▶ **Task description**
Could you reproduce, from the records below, everything from the line with "## Tools and Technologies" down to the line with "Tableau was utilized", keeping both of those lines and changing nothing?

▶ **Exercise data**
- Opening Delimiter -

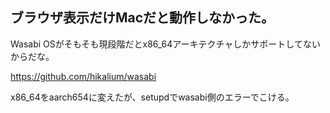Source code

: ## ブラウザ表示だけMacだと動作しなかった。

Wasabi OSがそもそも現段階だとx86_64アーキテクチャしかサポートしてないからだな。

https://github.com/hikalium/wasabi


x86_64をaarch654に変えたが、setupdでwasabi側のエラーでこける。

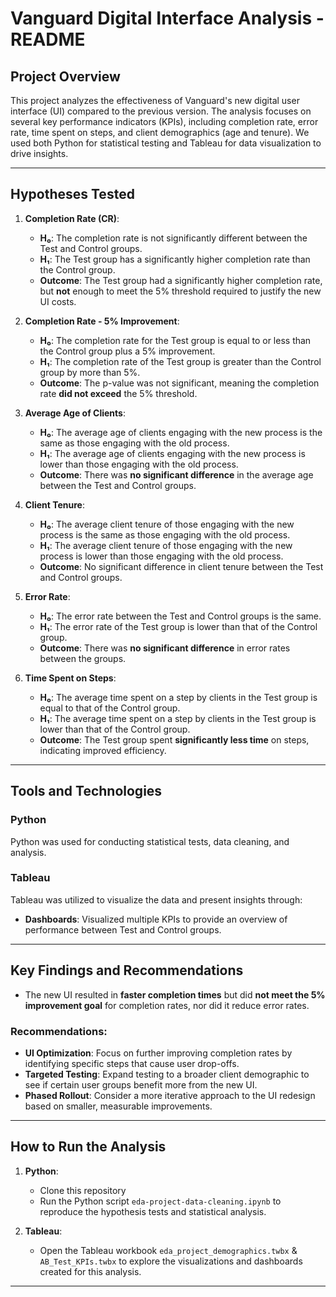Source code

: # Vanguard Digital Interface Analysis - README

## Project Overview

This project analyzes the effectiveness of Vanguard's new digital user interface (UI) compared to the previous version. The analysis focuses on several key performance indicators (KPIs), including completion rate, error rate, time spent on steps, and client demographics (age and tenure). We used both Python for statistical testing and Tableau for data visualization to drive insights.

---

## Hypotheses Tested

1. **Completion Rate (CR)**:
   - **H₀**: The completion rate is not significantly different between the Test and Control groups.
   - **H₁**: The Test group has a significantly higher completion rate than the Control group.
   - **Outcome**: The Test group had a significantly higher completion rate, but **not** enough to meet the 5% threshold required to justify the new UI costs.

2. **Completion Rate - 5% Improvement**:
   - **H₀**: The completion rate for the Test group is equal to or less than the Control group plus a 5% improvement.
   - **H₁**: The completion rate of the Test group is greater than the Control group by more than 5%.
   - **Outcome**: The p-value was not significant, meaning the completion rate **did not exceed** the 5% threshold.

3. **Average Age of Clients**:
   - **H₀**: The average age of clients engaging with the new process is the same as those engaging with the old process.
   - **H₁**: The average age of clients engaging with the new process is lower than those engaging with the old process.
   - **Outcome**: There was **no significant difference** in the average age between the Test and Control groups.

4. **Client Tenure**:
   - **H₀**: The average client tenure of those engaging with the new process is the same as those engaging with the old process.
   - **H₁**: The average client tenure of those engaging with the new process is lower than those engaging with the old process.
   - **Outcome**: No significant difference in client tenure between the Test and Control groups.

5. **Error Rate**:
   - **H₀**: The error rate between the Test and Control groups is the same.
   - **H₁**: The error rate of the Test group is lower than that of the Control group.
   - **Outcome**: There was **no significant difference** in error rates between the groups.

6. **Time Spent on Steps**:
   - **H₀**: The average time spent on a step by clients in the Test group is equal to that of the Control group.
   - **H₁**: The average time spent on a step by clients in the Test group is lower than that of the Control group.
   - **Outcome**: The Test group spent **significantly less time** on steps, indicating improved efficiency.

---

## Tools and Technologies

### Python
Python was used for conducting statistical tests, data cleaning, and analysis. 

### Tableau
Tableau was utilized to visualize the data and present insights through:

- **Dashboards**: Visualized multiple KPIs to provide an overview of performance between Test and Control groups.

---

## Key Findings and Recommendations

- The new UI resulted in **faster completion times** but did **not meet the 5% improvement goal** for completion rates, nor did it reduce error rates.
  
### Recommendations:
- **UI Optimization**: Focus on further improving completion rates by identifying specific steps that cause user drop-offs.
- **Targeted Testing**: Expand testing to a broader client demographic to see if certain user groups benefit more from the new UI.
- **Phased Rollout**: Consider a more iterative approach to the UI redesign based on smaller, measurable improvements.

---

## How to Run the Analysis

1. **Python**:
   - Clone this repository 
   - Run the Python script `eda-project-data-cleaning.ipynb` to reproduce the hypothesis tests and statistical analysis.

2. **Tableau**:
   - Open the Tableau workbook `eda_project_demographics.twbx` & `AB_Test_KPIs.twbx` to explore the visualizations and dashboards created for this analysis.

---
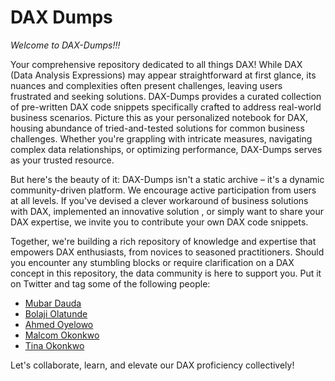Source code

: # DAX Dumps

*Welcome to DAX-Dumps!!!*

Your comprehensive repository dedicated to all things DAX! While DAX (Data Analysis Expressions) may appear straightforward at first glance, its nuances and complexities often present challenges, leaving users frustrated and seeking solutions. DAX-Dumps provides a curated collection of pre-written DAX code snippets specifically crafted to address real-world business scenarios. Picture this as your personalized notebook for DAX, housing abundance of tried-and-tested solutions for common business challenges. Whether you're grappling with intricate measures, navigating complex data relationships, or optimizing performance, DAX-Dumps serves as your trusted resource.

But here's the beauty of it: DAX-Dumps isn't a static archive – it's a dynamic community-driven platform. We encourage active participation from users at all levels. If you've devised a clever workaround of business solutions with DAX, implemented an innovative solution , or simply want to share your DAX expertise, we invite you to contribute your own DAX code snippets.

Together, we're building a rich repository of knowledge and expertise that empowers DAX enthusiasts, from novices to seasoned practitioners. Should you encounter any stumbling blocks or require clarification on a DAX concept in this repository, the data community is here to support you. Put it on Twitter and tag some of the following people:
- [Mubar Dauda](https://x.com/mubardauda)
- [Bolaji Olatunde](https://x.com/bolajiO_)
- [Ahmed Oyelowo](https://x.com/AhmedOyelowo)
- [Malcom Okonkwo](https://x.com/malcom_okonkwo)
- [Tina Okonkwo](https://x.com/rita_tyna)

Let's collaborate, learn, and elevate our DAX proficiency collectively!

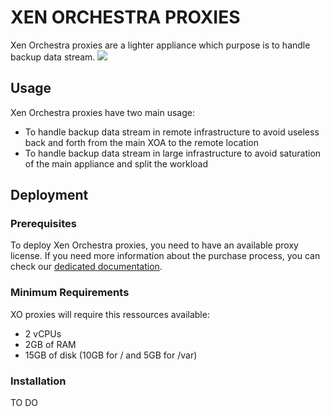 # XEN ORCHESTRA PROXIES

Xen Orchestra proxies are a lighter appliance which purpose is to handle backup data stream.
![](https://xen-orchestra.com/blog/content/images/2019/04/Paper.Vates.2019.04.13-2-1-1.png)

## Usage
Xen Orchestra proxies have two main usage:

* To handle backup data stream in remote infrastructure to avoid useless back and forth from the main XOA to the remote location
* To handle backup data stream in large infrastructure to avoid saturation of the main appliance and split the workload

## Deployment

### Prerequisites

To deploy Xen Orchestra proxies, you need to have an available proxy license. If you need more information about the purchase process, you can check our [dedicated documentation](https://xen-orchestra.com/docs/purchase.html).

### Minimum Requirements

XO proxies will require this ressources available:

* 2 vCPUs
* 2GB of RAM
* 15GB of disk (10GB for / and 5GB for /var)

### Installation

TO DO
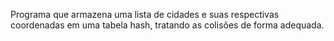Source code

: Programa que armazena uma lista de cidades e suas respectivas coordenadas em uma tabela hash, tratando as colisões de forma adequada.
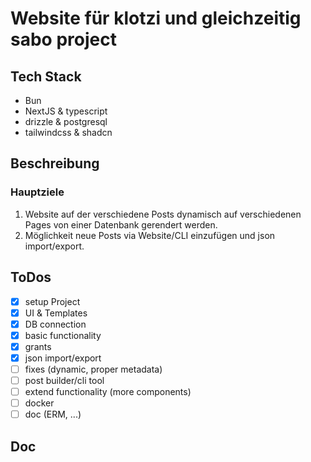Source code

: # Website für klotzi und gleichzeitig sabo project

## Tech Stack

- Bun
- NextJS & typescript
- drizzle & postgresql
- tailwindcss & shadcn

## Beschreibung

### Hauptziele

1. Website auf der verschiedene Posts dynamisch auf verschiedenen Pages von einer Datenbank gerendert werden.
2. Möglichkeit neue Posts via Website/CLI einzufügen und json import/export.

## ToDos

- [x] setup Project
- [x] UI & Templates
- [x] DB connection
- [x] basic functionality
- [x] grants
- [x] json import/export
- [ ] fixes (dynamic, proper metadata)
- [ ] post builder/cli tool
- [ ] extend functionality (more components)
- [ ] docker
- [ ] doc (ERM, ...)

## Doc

- Closing Delimiter -

▶ **Problem solution**
## Tools and Technologies

### Python
Python was used for conducting statistical tests, data cleaning, and analysis. 

### Tableau
Tableau was utilized to visualize the data and present insights through:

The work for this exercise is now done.